Question 10: 30-year-old male, weighing 70 kg , presents with a serum sodium level of $120 \mathrm{mEq} / \mathrm{L}$. Calculate the total sodium deficit.
- A. 630 mEq
- B. 280 mEq
- C. 420 mEq
- D. 840 mEq (Correct Answer)
- E. 1260 mEq
Explanation: ***840 mEq*** - The formula for calculating **total sodium deficit** is: **(Desired Na - Actual Na) × Total Body Water (TBW)**. - In a male, TBW is approximately **60% of body weight**. For a 70 kg male, **TBW = 0.6 × 70 kg = 42 L**. - With a desired sodium of **140 mEq/L** (normal) and actual sodium of **120 mEq/L**, the total deficit is: - **(140 - 120) × 42 = 20 × 42 = 840 mEq** - This represents the **complete calculated sodium deficit** needed to restore serum sodium to normal levels. - **Note:** In clinical practice, this entire deficit is NOT replaced rapidly.
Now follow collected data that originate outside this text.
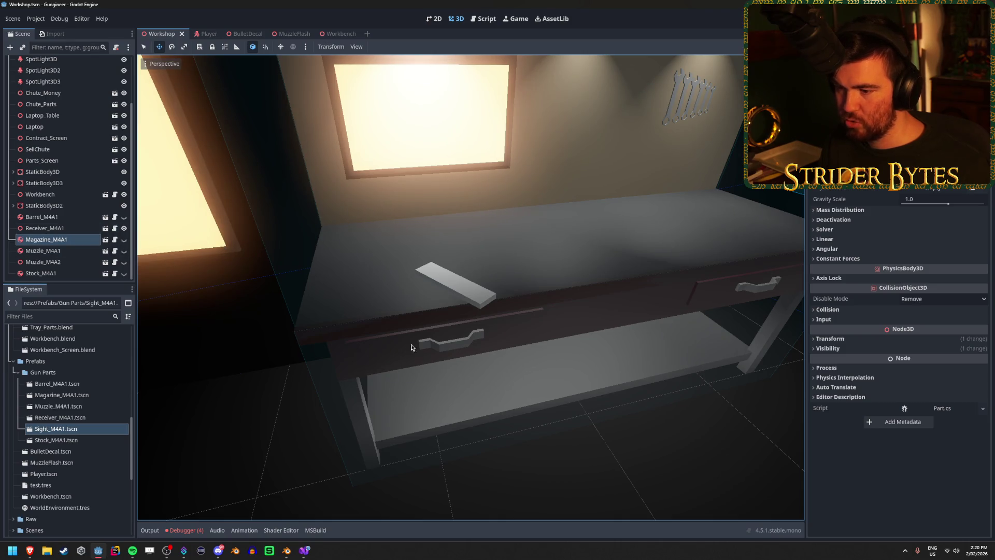
pyautogui.scroll(-5, 223, 246)
pyautogui.click(185, 530)
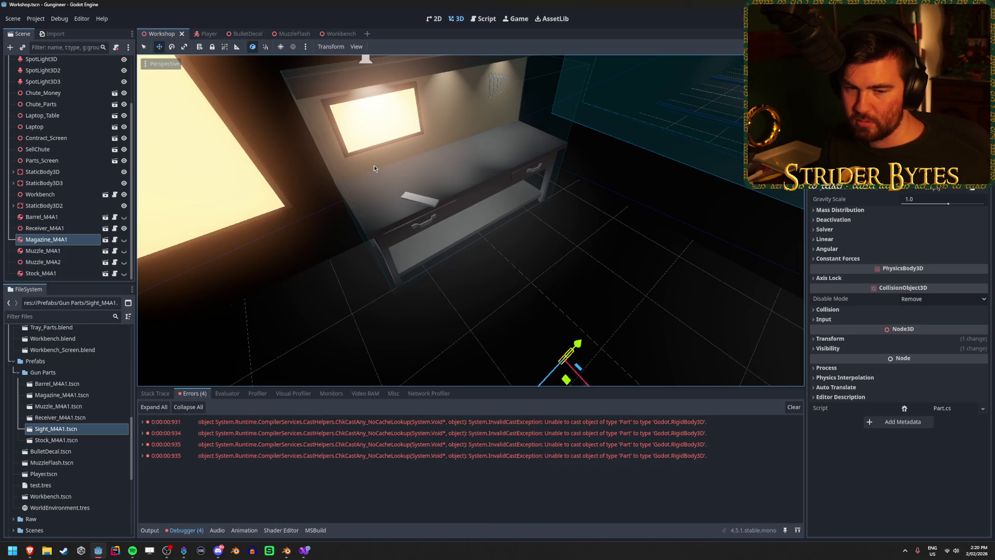
pyautogui.press('F5')
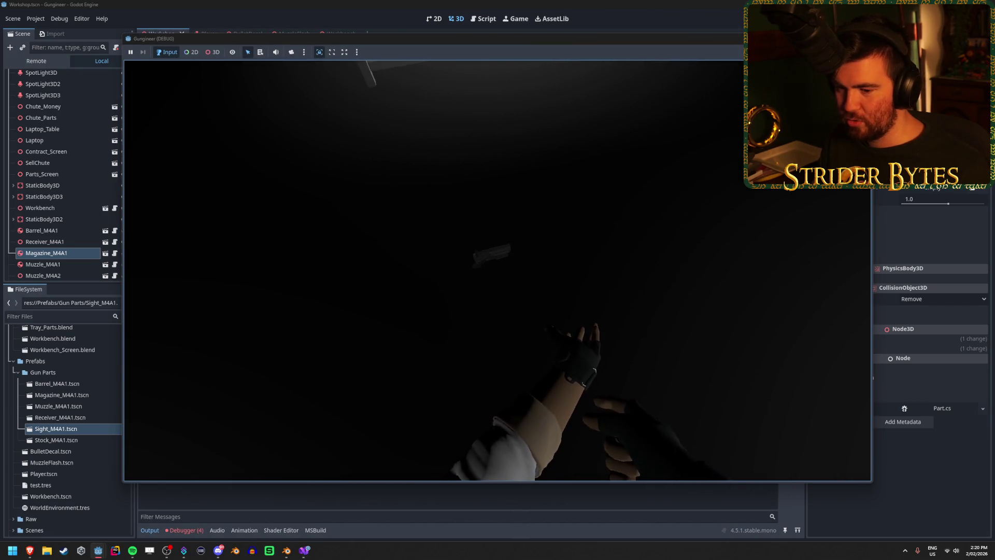
# Expand one cast error to read its stack trace, collapse it, and switch to Visual Studio.
pyautogui.moveTo(459, 289); pyautogui.dragTo(433, 267)
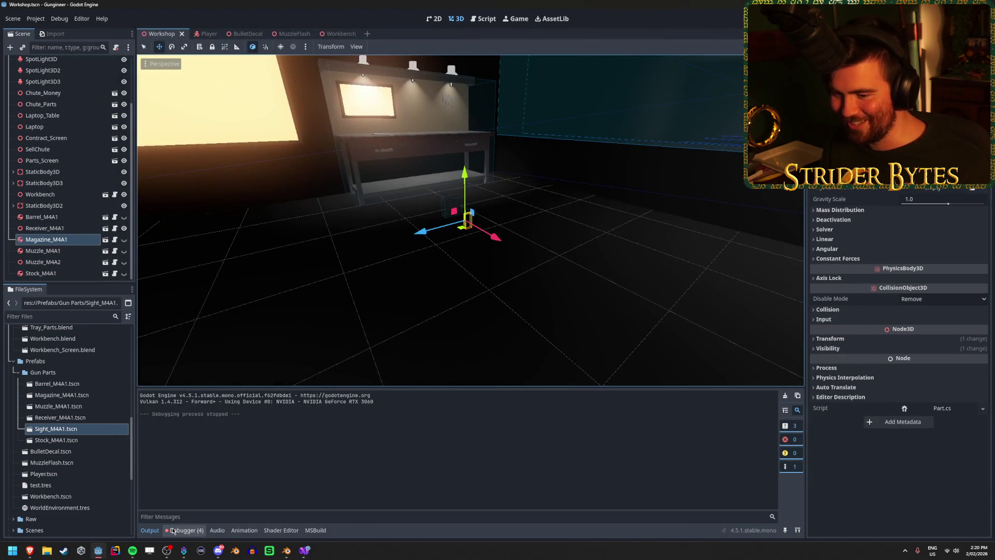
pyautogui.click(184, 530)
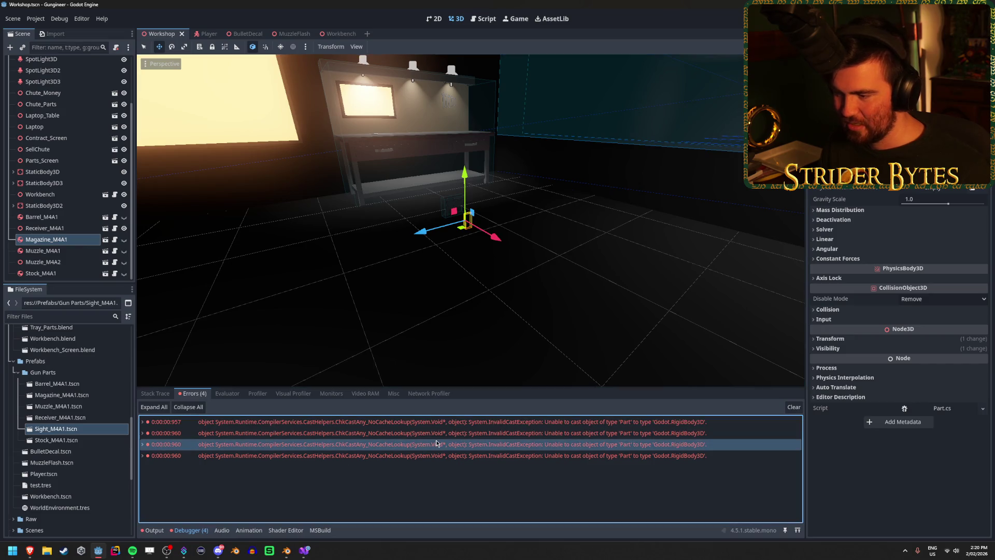
pyautogui.click(436, 443)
Typically, only **6-12 mEq/L increase per 24 hours** is recommended to prevent **osmotic demyelination syndrome**, but the question asks for the total calculated deficit. *630 mEq* - This value represents a **partial correction target**, corresponding to raising serum sodium to approximately **135 mEq/L** instead of 140 mEq/L: (135 - 120) × 42 = 630 mEq. - Alternatively, it equals about **75% of the total deficit** (840 × 0.75 = 630). - While this may reflect a practical clinical target, it does not answer the question which asks for the **total deficit**. *420 mEq* - This corresponds to raising serum sodium by **10 mEq/L** (10 × 42 = 420 mEq). - This represents the **maximum recommended increase in the first 24 hours** to prevent complications. - It is a safe initial correction amount but not the total calculated deficit. *280 mEq* - This represents an even smaller increment, roughly equivalent to raising serum sodium by **6-7 mEq/L**. - This would be an **ultra-conservative initial correction** for chronic hyponatremia. - It significantly underestimates the total sodium deficit. *1260 mEq* - This is an **overestimation** that might result from incorrectly using 100% body weight as TBW instead of 60%: (140 - 120) × 70 = 1400 mEq (close to this range). - Or from miscalculation using wrong formula components. - This exceeds the actual total sodium deficit.